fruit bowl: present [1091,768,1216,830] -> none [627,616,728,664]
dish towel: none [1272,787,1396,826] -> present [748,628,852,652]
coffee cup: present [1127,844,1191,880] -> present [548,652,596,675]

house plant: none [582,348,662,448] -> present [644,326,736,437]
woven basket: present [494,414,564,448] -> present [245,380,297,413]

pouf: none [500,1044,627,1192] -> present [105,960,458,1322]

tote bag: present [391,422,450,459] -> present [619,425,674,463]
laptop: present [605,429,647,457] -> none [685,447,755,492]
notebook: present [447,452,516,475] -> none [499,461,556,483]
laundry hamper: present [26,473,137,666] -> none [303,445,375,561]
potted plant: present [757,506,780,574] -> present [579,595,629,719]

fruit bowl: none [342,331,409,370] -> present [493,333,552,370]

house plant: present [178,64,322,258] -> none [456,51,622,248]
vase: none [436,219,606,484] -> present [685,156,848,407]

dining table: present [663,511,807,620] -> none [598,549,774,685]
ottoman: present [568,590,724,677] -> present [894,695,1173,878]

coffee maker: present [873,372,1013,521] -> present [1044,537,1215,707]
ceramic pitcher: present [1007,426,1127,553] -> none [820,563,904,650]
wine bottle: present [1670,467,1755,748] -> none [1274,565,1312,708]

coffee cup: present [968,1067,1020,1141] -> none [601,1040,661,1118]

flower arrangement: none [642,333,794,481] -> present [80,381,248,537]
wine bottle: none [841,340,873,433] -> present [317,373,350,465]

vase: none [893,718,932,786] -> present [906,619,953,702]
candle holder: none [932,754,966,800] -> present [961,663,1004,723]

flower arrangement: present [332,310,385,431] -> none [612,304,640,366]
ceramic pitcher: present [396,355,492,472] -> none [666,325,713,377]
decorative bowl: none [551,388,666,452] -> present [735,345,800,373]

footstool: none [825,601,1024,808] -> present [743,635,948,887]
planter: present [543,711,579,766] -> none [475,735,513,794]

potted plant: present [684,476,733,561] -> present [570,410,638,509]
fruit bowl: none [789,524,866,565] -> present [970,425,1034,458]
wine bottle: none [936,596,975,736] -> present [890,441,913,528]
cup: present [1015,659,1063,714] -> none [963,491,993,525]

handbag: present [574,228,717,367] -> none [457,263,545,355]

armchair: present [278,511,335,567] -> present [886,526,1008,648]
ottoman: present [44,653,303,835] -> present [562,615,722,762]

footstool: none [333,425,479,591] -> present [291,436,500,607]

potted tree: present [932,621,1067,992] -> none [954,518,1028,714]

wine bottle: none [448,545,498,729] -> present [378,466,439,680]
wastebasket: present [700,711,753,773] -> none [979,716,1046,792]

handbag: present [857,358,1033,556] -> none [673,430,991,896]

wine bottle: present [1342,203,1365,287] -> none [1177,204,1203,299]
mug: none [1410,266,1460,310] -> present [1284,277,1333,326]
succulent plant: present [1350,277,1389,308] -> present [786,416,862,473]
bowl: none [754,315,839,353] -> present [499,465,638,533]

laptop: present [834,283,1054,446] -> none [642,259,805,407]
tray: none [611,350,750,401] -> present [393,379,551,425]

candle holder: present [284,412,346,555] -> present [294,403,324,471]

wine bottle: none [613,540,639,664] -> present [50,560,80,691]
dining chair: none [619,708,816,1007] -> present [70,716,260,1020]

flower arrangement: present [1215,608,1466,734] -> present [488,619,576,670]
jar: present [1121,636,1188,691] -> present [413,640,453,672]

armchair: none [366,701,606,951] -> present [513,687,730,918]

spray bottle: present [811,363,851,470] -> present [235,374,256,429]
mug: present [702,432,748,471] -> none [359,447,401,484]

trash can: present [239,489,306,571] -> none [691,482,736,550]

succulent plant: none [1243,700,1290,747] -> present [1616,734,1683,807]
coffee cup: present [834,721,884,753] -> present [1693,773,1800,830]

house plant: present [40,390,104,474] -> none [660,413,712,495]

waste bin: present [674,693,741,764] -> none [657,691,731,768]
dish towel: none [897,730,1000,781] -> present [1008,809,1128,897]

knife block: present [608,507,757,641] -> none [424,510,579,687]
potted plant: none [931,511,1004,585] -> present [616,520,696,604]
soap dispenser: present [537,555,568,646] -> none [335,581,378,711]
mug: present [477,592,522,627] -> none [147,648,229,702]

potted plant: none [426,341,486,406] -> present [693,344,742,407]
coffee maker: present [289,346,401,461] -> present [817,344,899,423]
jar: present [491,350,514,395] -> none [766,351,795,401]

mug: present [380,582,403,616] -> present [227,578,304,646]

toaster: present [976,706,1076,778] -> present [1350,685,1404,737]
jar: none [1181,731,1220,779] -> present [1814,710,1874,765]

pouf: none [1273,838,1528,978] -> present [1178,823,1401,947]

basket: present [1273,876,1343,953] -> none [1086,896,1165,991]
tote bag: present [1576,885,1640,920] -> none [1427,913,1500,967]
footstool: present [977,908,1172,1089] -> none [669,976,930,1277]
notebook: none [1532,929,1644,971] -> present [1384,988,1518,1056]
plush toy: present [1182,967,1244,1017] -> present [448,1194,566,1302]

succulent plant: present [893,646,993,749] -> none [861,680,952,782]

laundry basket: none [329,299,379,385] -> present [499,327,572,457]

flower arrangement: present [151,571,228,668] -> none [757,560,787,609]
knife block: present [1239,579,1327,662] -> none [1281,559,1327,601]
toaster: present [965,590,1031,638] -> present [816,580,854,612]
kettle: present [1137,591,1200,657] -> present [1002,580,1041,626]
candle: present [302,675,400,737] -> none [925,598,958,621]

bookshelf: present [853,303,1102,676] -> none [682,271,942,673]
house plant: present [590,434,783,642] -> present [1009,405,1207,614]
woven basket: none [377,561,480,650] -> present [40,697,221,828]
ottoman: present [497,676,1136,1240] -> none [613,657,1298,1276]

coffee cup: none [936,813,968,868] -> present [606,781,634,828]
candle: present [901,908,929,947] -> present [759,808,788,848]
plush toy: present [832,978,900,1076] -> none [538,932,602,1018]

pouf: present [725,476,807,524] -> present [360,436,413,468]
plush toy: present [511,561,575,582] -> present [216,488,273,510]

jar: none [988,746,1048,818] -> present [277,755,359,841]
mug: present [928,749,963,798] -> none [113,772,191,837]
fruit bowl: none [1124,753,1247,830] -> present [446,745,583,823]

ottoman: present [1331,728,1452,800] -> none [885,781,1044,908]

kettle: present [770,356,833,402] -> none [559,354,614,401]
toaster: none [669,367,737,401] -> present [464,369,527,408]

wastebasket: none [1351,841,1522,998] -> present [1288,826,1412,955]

────────────────────

### [TRY IT]
Every entry above should be transcribed exactly and in full.

### [PROBLEM SOLUTION]
fruit bowl: present [1091,768,1216,830] -> none [627,616,728,664]
dish towel: none [1272,787,1396,826] -> present [748,628,852,652]
coffee cup: present [1127,844,1191,880] -> present [548,652,596,675]

house plant: none [582,348,662,448] -> present [644,326,736,437]
woven basket: present [494,414,564,448] -> present [245,380,297,413]

pouf: none [500,1044,627,1192] -> present [105,960,458,1322]

tote bag: present [391,422,450,459] -> present [619,425,674,463]
laptop: present [605,429,647,457] -> none [685,447,755,492]
notebook: present [447,452,516,475] -> none [499,461,556,483]
laundry hamper: present [26,473,137,666] -> none [303,445,375,561]
potted plant: present [757,506,780,574] -> present [579,595,629,719]

fruit bowl: none [342,331,409,370] -> present [493,333,552,370]

house plant: present [178,64,322,258] -> none [456,51,622,248]
vase: none [436,219,606,484] -> present [685,156,848,407]

dining table: present [663,511,807,620] -> none [598,549,774,685]
ottoman: present [568,590,724,677] -> present [894,695,1173,878]

coffee maker: present [873,372,1013,521] -> present [1044,537,1215,707]
ceramic pitcher: present [1007,426,1127,553] -> none [820,563,904,650]
wine bottle: present [1670,467,1755,748] -> none [1274,565,1312,708]

coffee cup: present [968,1067,1020,1141] -> none [601,1040,661,1118]

flower arrangement: none [642,333,794,481] -> present [80,381,248,537]
wine bottle: none [841,340,873,433] -> present [317,373,350,465]

vase: none [893,718,932,786] -> present [906,619,953,702]
candle holder: none [932,754,966,800] -> present [961,663,1004,723]

flower arrangement: present [332,310,385,431] -> none [612,304,640,366]
ceramic pitcher: present [396,355,492,472] -> none [666,325,713,377]
decorative bowl: none [551,388,666,452] -> present [735,345,800,373]

footstool: none [825,601,1024,808] -> present [743,635,948,887]
planter: present [543,711,579,766] -> none [475,735,513,794]

potted plant: present [684,476,733,561] -> present [570,410,638,509]
fruit bowl: none [789,524,866,565] -> present [970,425,1034,458]
wine bottle: none [936,596,975,736] -> present [890,441,913,528]
cup: present [1015,659,1063,714] -> none [963,491,993,525]

handbag: present [574,228,717,367] -> none [457,263,545,355]

armchair: present [278,511,335,567] -> present [886,526,1008,648]
ottoman: present [44,653,303,835] -> present [562,615,722,762]

footstool: none [333,425,479,591] -> present [291,436,500,607]

potted tree: present [932,621,1067,992] -> none [954,518,1028,714]

wine bottle: none [448,545,498,729] -> present [378,466,439,680]
wastebasket: present [700,711,753,773] -> none [979,716,1046,792]

handbag: present [857,358,1033,556] -> none [673,430,991,896]

wine bottle: present [1342,203,1365,287] -> none [1177,204,1203,299]
mug: none [1410,266,1460,310] -> present [1284,277,1333,326]
succulent plant: present [1350,277,1389,308] -> present [786,416,862,473]
bowl: none [754,315,839,353] -> present [499,465,638,533]

laptop: present [834,283,1054,446] -> none [642,259,805,407]
tray: none [611,350,750,401] -> present [393,379,551,425]

candle holder: present [284,412,346,555] -> present [294,403,324,471]

wine bottle: none [613,540,639,664] -> present [50,560,80,691]
dining chair: none [619,708,816,1007] -> present [70,716,260,1020]

flower arrangement: present [1215,608,1466,734] -> present [488,619,576,670]
jar: present [1121,636,1188,691] -> present [413,640,453,672]

armchair: none [366,701,606,951] -> present [513,687,730,918]

spray bottle: present [811,363,851,470] -> present [235,374,256,429]
mug: present [702,432,748,471] -> none [359,447,401,484]

trash can: present [239,489,306,571] -> none [691,482,736,550]

succulent plant: none [1243,700,1290,747] -> present [1616,734,1683,807]
coffee cup: present [834,721,884,753] -> present [1693,773,1800,830]

house plant: present [40,390,104,474] -> none [660,413,712,495]

waste bin: present [674,693,741,764] -> none [657,691,731,768]
dish towel: none [897,730,1000,781] -> present [1008,809,1128,897]

knife block: present [608,507,757,641] -> none [424,510,579,687]
potted plant: none [931,511,1004,585] -> present [616,520,696,604]
soap dispenser: present [537,555,568,646] -> none [335,581,378,711]
mug: present [477,592,522,627] -> none [147,648,229,702]

potted plant: none [426,341,486,406] -> present [693,344,742,407]
coffee maker: present [289,346,401,461] -> present [817,344,899,423]
jar: present [491,350,514,395] -> none [766,351,795,401]

mug: present [380,582,403,616] -> present [227,578,304,646]

toaster: present [976,706,1076,778] -> present [1350,685,1404,737]
jar: none [1181,731,1220,779] -> present [1814,710,1874,765]

pouf: none [1273,838,1528,978] -> present [1178,823,1401,947]

basket: present [1273,876,1343,953] -> none [1086,896,1165,991]
tote bag: present [1576,885,1640,920] -> none [1427,913,1500,967]
footstool: present [977,908,1172,1089] -> none [669,976,930,1277]
notebook: none [1532,929,1644,971] -> present [1384,988,1518,1056]
plush toy: present [1182,967,1244,1017] -> present [448,1194,566,1302]

succulent plant: present [893,646,993,749] -> none [861,680,952,782]

laundry basket: none [329,299,379,385] -> present [499,327,572,457]

flower arrangement: present [151,571,228,668] -> none [757,560,787,609]
knife block: present [1239,579,1327,662] -> none [1281,559,1327,601]
toaster: present [965,590,1031,638] -> present [816,580,854,612]
kettle: present [1137,591,1200,657] -> present [1002,580,1041,626]
candle: present [302,675,400,737] -> none [925,598,958,621]

bookshelf: present [853,303,1102,676] -> none [682,271,942,673]
house plant: present [590,434,783,642] -> present [1009,405,1207,614]
woven basket: none [377,561,480,650] -> present [40,697,221,828]
ottoman: present [497,676,1136,1240] -> none [613,657,1298,1276]

coffee cup: none [936,813,968,868] -> present [606,781,634,828]
candle: present [901,908,929,947] -> present [759,808,788,848]
plush toy: present [832,978,900,1076] -> none [538,932,602,1018]

pouf: present [725,476,807,524] -> present [360,436,413,468]
plush toy: present [511,561,575,582] -> present [216,488,273,510]

jar: none [988,746,1048,818] -> present [277,755,359,841]
mug: present [928,749,963,798] -> none [113,772,191,837]
fruit bowl: none [1124,753,1247,830] -> present [446,745,583,823]

ottoman: present [1331,728,1452,800] -> none [885,781,1044,908]

kettle: present [770,356,833,402] -> none [559,354,614,401]
toaster: none [669,367,737,401] -> present [464,369,527,408]

wastebasket: none [1351,841,1522,998] -> present [1288,826,1412,955]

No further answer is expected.